Oui. Cela montre clairement que l’on a commencé à se préoccuper du problème en Allemagne, alors qu’en France la question n’a même pas été posée. C’est pour cela que c’était important de faire cette analyse comparative. C’est la preuve qu’il y a des solutions.
Au lendemain de la publication des résultats des tests réalisés en laboratoire pour foodwatch, Marisol Touraine a déclaré qu’elle n’allait « pas permettre ce qui représente un danger pour nos concitoyens » mais qu’il ne fallait pas céder à la psychose. Parmi les produits qui contiennent des MOAH, il y a des aliments consommés par les enfants ou du bio. Pensez-vous qu’on peut compter sur nos autorités pour prendre toute la mesure du problème ?
Il ne s’agit pas de psychose. Si on observe la présence de substances cancérogènes, mutagènes, toxiques pour la reproduction (CMR) et qui perturbent le système endocrinien (PE), c’est-à-dire de substances induisant des effets sanitaires majeurs, il faut les éliminer de notre alimentation. C’est ne rien faire qui induirait une psychose quand le scandale éclaterait, si les autorités sanitaires ne jouent pas le rôle qui est de protéger la santé des populations.
Les fabricants et distributeurs sollicités par foodwatch sont, pour certains, favorables à une réglementation. Nous savons que des solutions très simples existent, des matériaux qui constituent des barrières efficaces pour empêcher cette contamination. Il faudrait les rendre obligatoires. Pour l’équivalent allemand de l’ANSES, l’Institut fédéral pour l’évaluation des risques (BfR), « Aucune migration démontrable de MOAH dans les aliments ne devrait se produire ». Le principe de précaution permet de protéger les citoyens de tout risque et donc de légiférer au niveau national. Pensez-vous que la France peut et doit se montrer pionnière pour régler le problème de la contamination des aliments par les huiles minérales ? Qu’attendons-nous ?

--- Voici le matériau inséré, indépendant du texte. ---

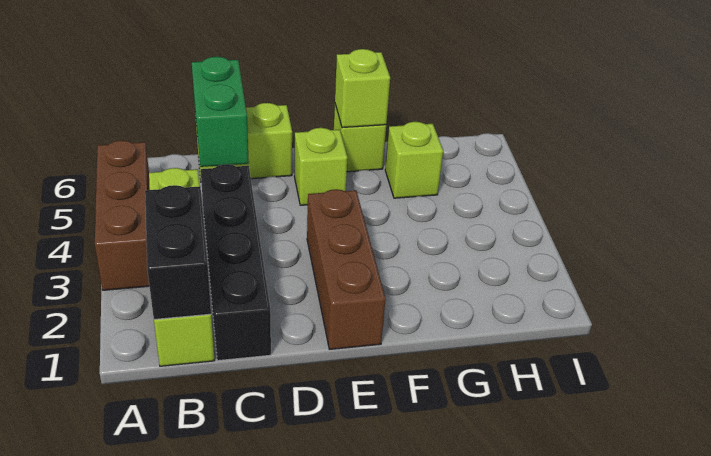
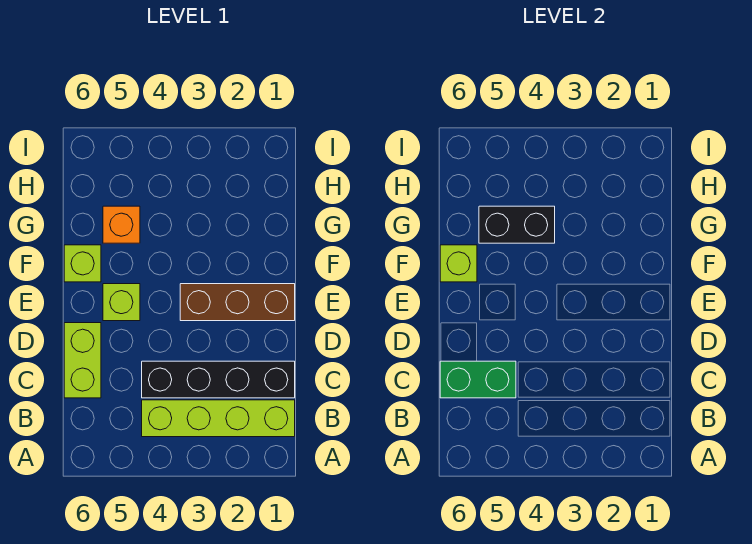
brown brick A3:A5 level 1 -> none
black brick B1:B2 level 2 -> black brick G4:G5 level 2
lime brick G5 level 1 -> orange brick G5 level 1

La France est le premier pays européen à avoir interdit le bisphénol A dans les biberons. Cette décision a été élargie ensuite à l’ensemble de l’Union Européenne. Elle est aussi le seul pays à s’être dotée d’une Stratégie Nationale Perturbateurs Endocriniens. Elle doit continuer dans cette voie en traitant ce problème de contamination par les MOAH. Par-delà les MOAH, qui représentent une contamination involontaire, il est important que l’ensemble des pays européens se préoccupent de la contamination volontaire. Une étude récente a montré que 175 substances dangereuses, dont 119 perturbateurs endocriniens, sont autorisées dans les additifs alimentaires et les matériaux à usage alimentaire. On n’est pas dans la précaution, on est dans la simple prévention. Le risque est connu et il faut l’éliminer.